**EXERCISE DIRECTIONS**
Retype exactly the lines below, starting with the line that contains "potted plant: none" and ending with the last line; leave out any pictures.

**WORKING DATA**
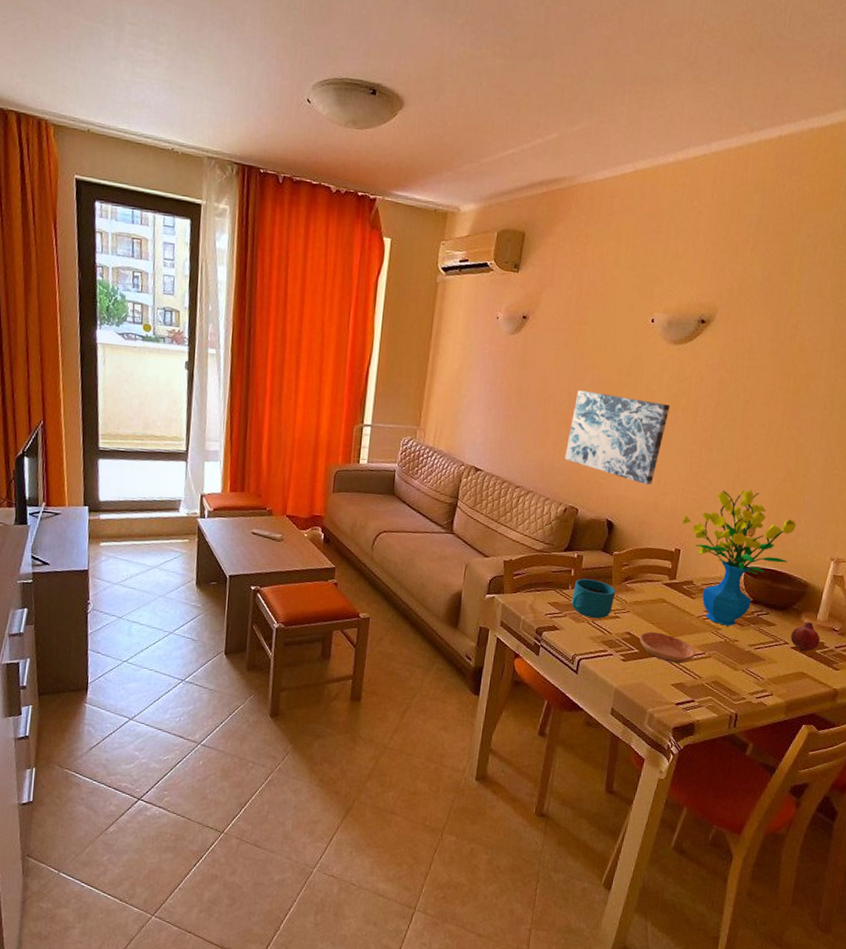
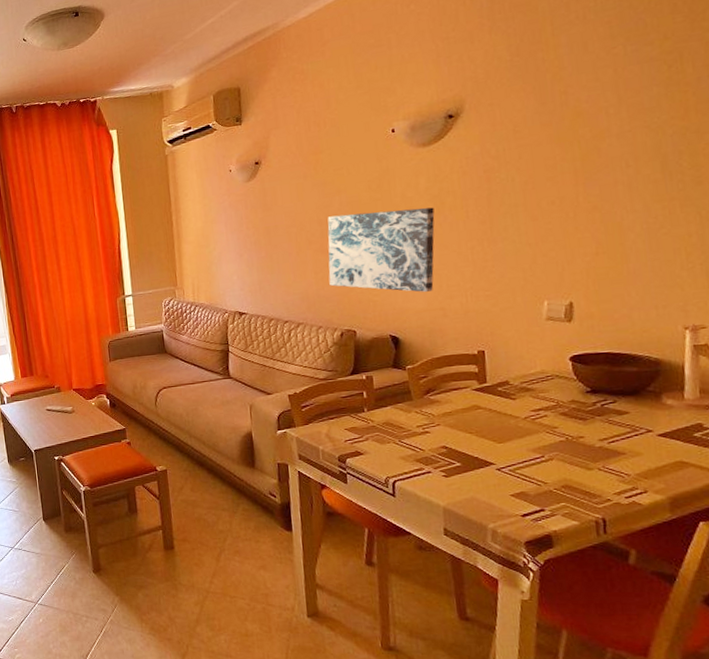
cup: present [571,578,616,618] -> none [369,398,419,437]
saucer: present [639,632,696,663] -> none [459,442,533,471]
bouquet: present [681,489,796,626] -> none [478,272,626,423]
fruit: present [790,621,820,651] -> none [653,402,697,437]

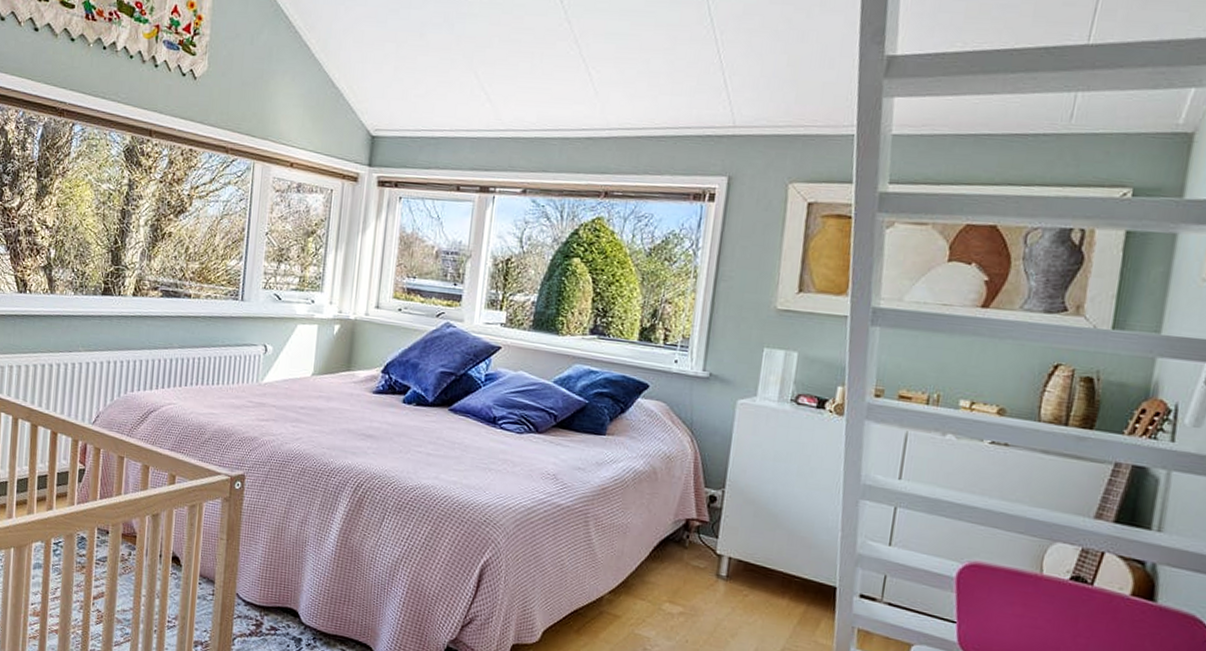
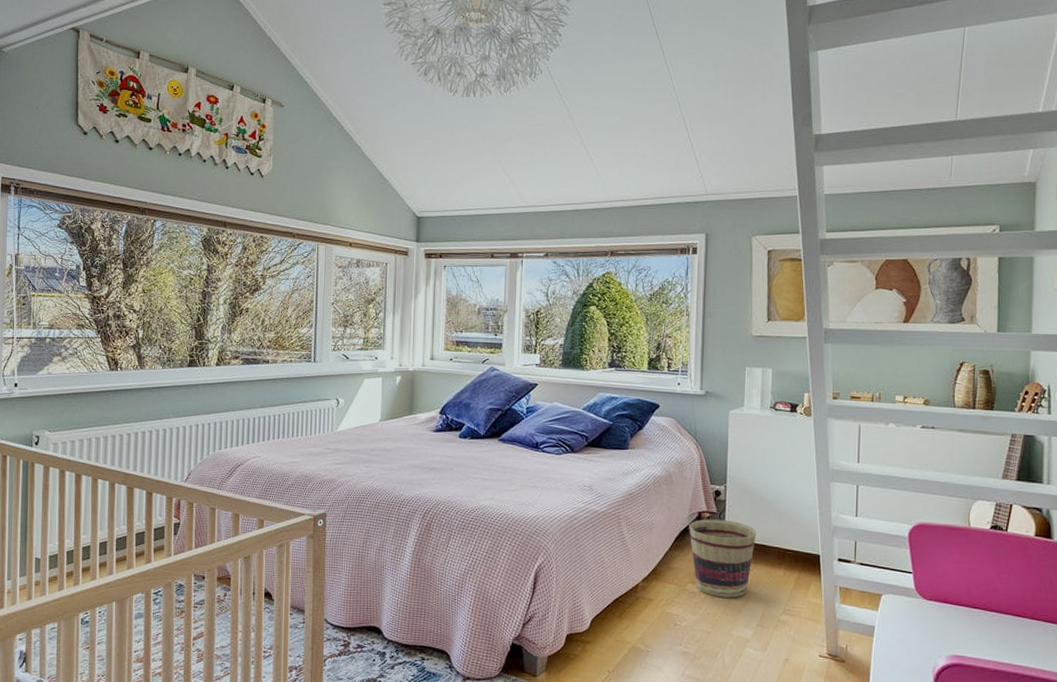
basket: none [672,528,758,627] -> present [689,519,757,598]

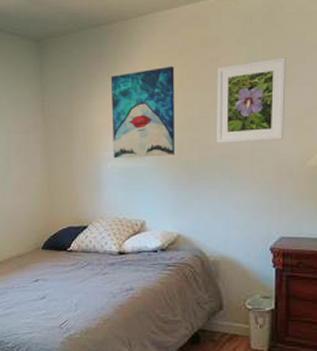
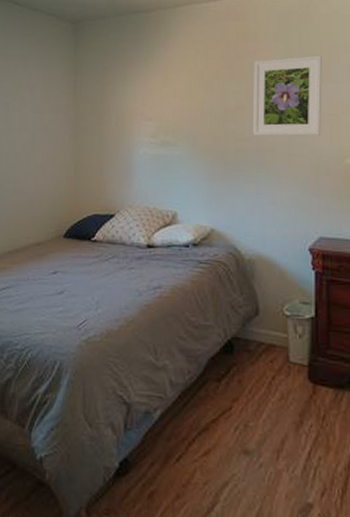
wall art: present [110,66,176,158] -> none [145,56,211,146]

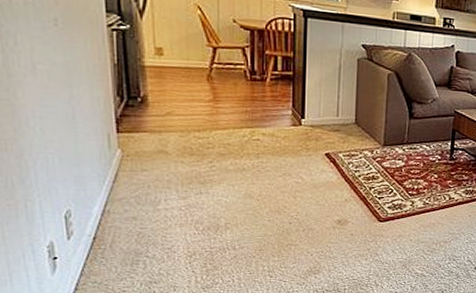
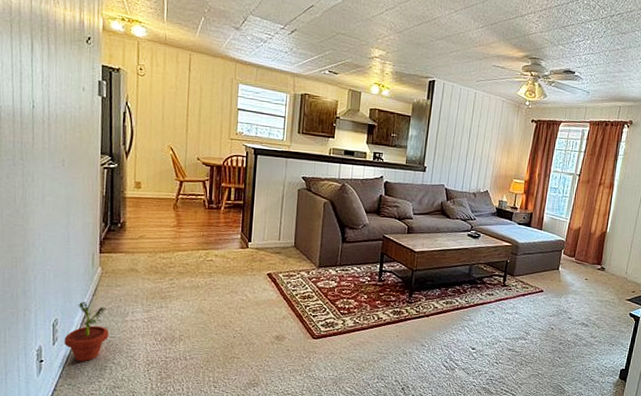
potted plant: none [81,189,138,257] -> present [64,301,109,362]

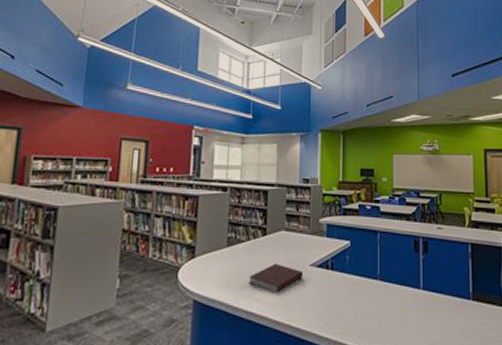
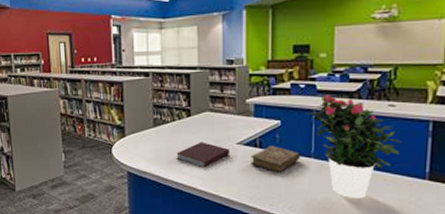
book: none [323,267,367,297] -> present [251,145,300,173]
potted flower: none [372,216,450,322] -> present [305,94,403,198]

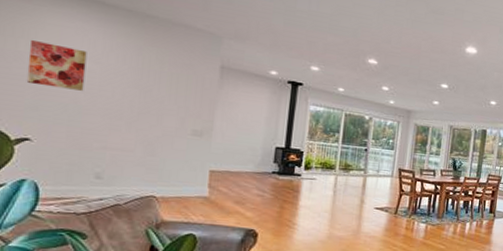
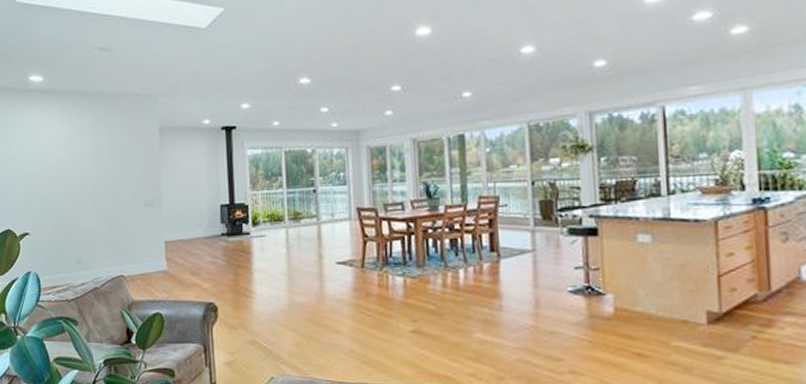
wall art: present [26,40,87,91] -> none [18,140,59,182]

**ANSWER SECTION**
potted plant: none [81,189,138,257] -> present [64,301,109,362]

book: none [323,267,367,297] -> present [251,145,300,173]
potted flower: none [372,216,450,322] -> present [305,94,403,198]

wall art: present [26,40,87,91] -> none [18,140,59,182]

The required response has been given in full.